::: Lijst met rijen
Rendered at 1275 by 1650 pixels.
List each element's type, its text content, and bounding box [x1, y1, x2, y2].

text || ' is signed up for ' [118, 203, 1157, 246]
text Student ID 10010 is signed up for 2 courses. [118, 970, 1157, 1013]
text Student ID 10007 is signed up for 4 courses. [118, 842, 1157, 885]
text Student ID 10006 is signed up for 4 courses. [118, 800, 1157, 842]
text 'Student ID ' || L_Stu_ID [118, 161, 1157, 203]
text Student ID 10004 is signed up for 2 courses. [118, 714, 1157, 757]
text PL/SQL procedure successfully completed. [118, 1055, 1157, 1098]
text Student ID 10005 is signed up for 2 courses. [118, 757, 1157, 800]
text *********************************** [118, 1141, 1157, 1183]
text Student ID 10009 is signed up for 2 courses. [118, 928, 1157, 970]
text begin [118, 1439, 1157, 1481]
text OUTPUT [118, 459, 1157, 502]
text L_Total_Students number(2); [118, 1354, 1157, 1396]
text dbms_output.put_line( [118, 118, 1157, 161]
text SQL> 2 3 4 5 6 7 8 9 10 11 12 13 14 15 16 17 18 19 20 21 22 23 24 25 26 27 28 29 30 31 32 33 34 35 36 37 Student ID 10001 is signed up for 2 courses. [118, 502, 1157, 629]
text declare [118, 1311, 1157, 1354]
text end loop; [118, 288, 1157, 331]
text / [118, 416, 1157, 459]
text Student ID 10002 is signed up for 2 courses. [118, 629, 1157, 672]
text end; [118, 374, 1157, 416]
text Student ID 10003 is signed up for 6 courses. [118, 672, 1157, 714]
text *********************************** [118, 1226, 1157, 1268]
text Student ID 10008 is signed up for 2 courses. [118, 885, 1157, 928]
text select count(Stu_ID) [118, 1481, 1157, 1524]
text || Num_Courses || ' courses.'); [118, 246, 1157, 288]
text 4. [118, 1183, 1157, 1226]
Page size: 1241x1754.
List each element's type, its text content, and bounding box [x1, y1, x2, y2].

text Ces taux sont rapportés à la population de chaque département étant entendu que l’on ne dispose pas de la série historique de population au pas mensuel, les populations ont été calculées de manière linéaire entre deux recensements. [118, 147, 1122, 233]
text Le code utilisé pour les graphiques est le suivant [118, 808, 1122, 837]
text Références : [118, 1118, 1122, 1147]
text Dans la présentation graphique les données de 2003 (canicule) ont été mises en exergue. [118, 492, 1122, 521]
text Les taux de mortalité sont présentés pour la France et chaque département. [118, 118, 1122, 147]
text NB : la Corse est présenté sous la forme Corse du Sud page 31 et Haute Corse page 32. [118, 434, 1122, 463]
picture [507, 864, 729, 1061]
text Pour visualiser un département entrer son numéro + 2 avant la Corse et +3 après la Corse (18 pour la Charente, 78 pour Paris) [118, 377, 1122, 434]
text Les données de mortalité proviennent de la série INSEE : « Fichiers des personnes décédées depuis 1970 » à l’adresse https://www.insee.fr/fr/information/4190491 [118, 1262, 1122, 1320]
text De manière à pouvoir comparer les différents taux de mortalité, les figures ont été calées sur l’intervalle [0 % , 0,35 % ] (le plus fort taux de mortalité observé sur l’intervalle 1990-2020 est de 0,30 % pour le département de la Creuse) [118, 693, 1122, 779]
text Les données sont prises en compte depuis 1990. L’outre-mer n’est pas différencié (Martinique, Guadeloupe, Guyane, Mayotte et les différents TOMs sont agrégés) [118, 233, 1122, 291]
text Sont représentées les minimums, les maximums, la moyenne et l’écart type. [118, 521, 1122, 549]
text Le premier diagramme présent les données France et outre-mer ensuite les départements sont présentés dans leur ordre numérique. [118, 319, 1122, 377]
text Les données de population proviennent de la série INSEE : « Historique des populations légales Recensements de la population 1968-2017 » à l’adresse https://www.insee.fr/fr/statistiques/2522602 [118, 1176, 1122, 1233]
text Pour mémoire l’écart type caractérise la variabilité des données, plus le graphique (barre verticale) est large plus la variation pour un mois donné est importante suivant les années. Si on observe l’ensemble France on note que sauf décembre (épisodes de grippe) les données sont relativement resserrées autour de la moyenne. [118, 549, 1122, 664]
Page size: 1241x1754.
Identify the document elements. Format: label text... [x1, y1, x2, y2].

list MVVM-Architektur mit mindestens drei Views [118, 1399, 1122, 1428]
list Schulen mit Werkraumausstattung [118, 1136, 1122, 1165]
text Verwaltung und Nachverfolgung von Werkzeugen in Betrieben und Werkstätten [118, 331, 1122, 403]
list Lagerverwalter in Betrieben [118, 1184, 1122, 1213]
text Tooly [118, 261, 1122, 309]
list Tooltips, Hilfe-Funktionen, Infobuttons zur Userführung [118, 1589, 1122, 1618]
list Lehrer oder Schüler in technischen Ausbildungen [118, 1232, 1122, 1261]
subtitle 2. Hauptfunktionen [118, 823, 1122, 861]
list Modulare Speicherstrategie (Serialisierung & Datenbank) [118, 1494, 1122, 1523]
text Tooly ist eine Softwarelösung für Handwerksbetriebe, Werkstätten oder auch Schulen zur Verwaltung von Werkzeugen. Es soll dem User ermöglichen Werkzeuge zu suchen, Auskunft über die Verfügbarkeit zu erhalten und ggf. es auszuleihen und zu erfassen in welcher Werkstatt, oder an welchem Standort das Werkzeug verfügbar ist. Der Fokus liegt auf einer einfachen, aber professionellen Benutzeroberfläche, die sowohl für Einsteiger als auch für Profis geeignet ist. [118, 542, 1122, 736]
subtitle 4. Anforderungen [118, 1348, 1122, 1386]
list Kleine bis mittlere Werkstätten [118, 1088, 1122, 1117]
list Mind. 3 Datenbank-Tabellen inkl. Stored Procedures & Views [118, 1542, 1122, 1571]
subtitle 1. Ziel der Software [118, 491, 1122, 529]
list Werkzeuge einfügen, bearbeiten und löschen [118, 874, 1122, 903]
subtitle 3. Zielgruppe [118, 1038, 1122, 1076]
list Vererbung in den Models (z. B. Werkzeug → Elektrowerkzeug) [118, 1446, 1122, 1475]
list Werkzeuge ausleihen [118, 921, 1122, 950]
::::::
Herschrijf alle rijen hierboven en vervang daarin overal "signed up for" door "enrolled in". Laat al het overige ongewijzigd.

Rendered at 1275 by 1650 pixels.
List each element's type, its text content, and bounding box [x1, y1, x2, y2].

text || ' is enrolled in ' [118, 203, 1157, 246]
text Student ID 10010 is enrolled in 2 courses. [118, 970, 1157, 1013]
text Student ID 10007 is enrolled in 4 courses. [118, 842, 1157, 885]
text Student ID 10006 is enrolled in 4 courses. [118, 800, 1157, 842]
text 'Student ID ' || L_Stu_ID [118, 161, 1157, 203]
text Student ID 10004 is enrolled in 2 courses. [118, 714, 1157, 757]
text PL/SQL procedure successfully completed. [118, 1055, 1157, 1098]
text Student ID 10005 is enrolled in 2 courses. [118, 757, 1157, 800]
text *********************************** [118, 1141, 1157, 1183]
text Student ID 10009 is enrolled in 2 courses. [118, 928, 1157, 970]
text begin [118, 1439, 1157, 1481]
text OUTPUT [118, 459, 1157, 502]
text L_Total_Students number(2); [118, 1354, 1157, 1396]
text dbms_output.put_line( [118, 118, 1157, 161]
text SQL> 2 3 4 5 6 7 8 9 10 11 12 13 14 15 16 17 18 19 20 21 22 23 24 25 26 27 28 29 30 31 32 33 34 35 36 37 Student ID 10001 is enrolled in 2 courses. [118, 502, 1157, 629]
text declare [118, 1311, 1157, 1354]
text end loop; [118, 288, 1157, 331]
text / [118, 416, 1157, 459]
text Student ID 10002 is enrolled in 2 courses. [118, 629, 1157, 672]
text end; [118, 374, 1157, 416]
text Student ID 10003 is enrolled in 6 courses. [118, 672, 1157, 714]
text *********************************** [118, 1226, 1157, 1268]
text Student ID 10008 is enrolled in 2 courses. [118, 885, 1157, 928]
text select count(Stu_ID) [118, 1481, 1157, 1524]
text || Num_Courses || ' courses.'); [118, 246, 1157, 288]
text 4. [118, 1183, 1157, 1226]
Page size: 1241x1754.
List each element's type, its text content, and bounding box [x1, y1, x2, y2].

text Ces taux sont rapportés à la population de chaque département étant entendu que l’on ne dispose pas de la série historique de population au pas mensuel, les populations ont été calculées de manière linéaire entre deux recensements. [118, 147, 1122, 233]
text Le code utilisé pour les graphiques est le suivant [118, 808, 1122, 837]
text Références : [118, 1118, 1122, 1147]
text Dans la présentation graphique les données de 2003 (canicule) ont été mises en exergue. [118, 492, 1122, 521]
text Les taux de mortalité sont présentés pour la France et chaque département. [118, 118, 1122, 147]
text NB : la Corse est présenté sous la forme Corse du Sud page 31 et Haute Corse page 32. [118, 434, 1122, 463]
picture [507, 864, 729, 1061]
text Pour visualiser un département entrer son numéro + 2 avant la Corse et +3 après la Corse (18 pour la Charente, 78 pour Paris) [118, 377, 1122, 434]
text Les données de mortalité proviennent de la série INSEE : « Fichiers des personnes décédées depuis 1970 » à l’adresse https://www.insee.fr/fr/information/4190491 [118, 1262, 1122, 1320]
text De manière à pouvoir comparer les différents taux de mortalité, les figures ont été calées sur l’intervalle [0 % , 0,35 % ] (le plus fort taux de mortalité observé sur l’intervalle 1990-2020 est de 0,30 % pour le département de la Creuse) [118, 693, 1122, 779]
text Les données sont prises en compte depuis 1990. L’outre-mer n’est pas différencié (Martinique, Guadeloupe, Guyane, Mayotte et les différents TOMs sont agrégés) [118, 233, 1122, 291]
text Sont représentées les minimums, les maximums, la moyenne et l’écart type. [118, 521, 1122, 549]
text Le premier diagramme présent les données France et outre-mer ensuite les départements sont présentés dans leur ordre numérique. [118, 319, 1122, 377]
text Les données de population proviennent de la série INSEE : « Historique des populations légales Recensements de la population 1968-2017 » à l’adresse https://www.insee.fr/fr/statistiques/2522602 [118, 1176, 1122, 1233]
text Pour mémoire l’écart type caractérise la variabilité des données, plus le graphique (barre verticale) est large plus la variation pour un mois donné est importante suivant les années. Si on observe l’ensemble France on note que sauf décembre (épisodes de grippe) les données sont relativement resserrées autour de la moyenne. [118, 549, 1122, 664]
Page size: 1241x1754.
Identify the document elements. Format: label text... [x1, y1, x2, y2].

list MVVM-Architektur mit mindestens drei Views [118, 1399, 1122, 1428]
list Schulen mit Werkraumausstattung [118, 1136, 1122, 1165]
text Verwaltung und Nachverfolgung von Werkzeugen in Betrieben und Werkstätten [118, 331, 1122, 403]
list Lagerverwalter in Betrieben [118, 1184, 1122, 1213]
text Tooly [118, 261, 1122, 309]
list Tooltips, Hilfe-Funktionen, Infobuttons zur Userführung [118, 1589, 1122, 1618]
list Lehrer oder Schüler in technischen Ausbildungen [118, 1232, 1122, 1261]
subtitle 2. Hauptfunktionen [118, 823, 1122, 861]
list Modulare Speicherstrategie (Serialisierung & Datenbank) [118, 1494, 1122, 1523]
text Tooly ist eine Softwarelösung für Handwerksbetriebe, Werkstätten oder auch Schulen zur Verwaltung von Werkzeugen. Es soll dem User ermöglichen Werkzeuge zu suchen, Auskunft über die Verfügbarkeit zu erhalten und ggf. es auszuleihen und zu erfassen in welcher Werkstatt, oder an welchem Standort das Werkzeug verfügbar ist. Der Fokus liegt auf einer einfachen, aber professionellen Benutzeroberfläche, die sowohl für Einsteiger als auch für Profis geeignet ist. [118, 542, 1122, 736]
subtitle 4. Anforderungen [118, 1348, 1122, 1386]
list Kleine bis mittlere Werkstätten [118, 1088, 1122, 1117]
list Mind. 3 Datenbank-Tabellen inkl. Stored Procedures & Views [118, 1542, 1122, 1571]
subtitle 1. Ziel der Software [118, 491, 1122, 529]
list Werkzeuge einfügen, bearbeiten und löschen [118, 874, 1122, 903]
subtitle 3. Zielgruppe [118, 1038, 1122, 1076]
list Vererbung in den Models (z. B. Werkzeug → Elektrowerkzeug) [118, 1446, 1122, 1475]
list Werkzeuge ausleihen [118, 921, 1122, 950]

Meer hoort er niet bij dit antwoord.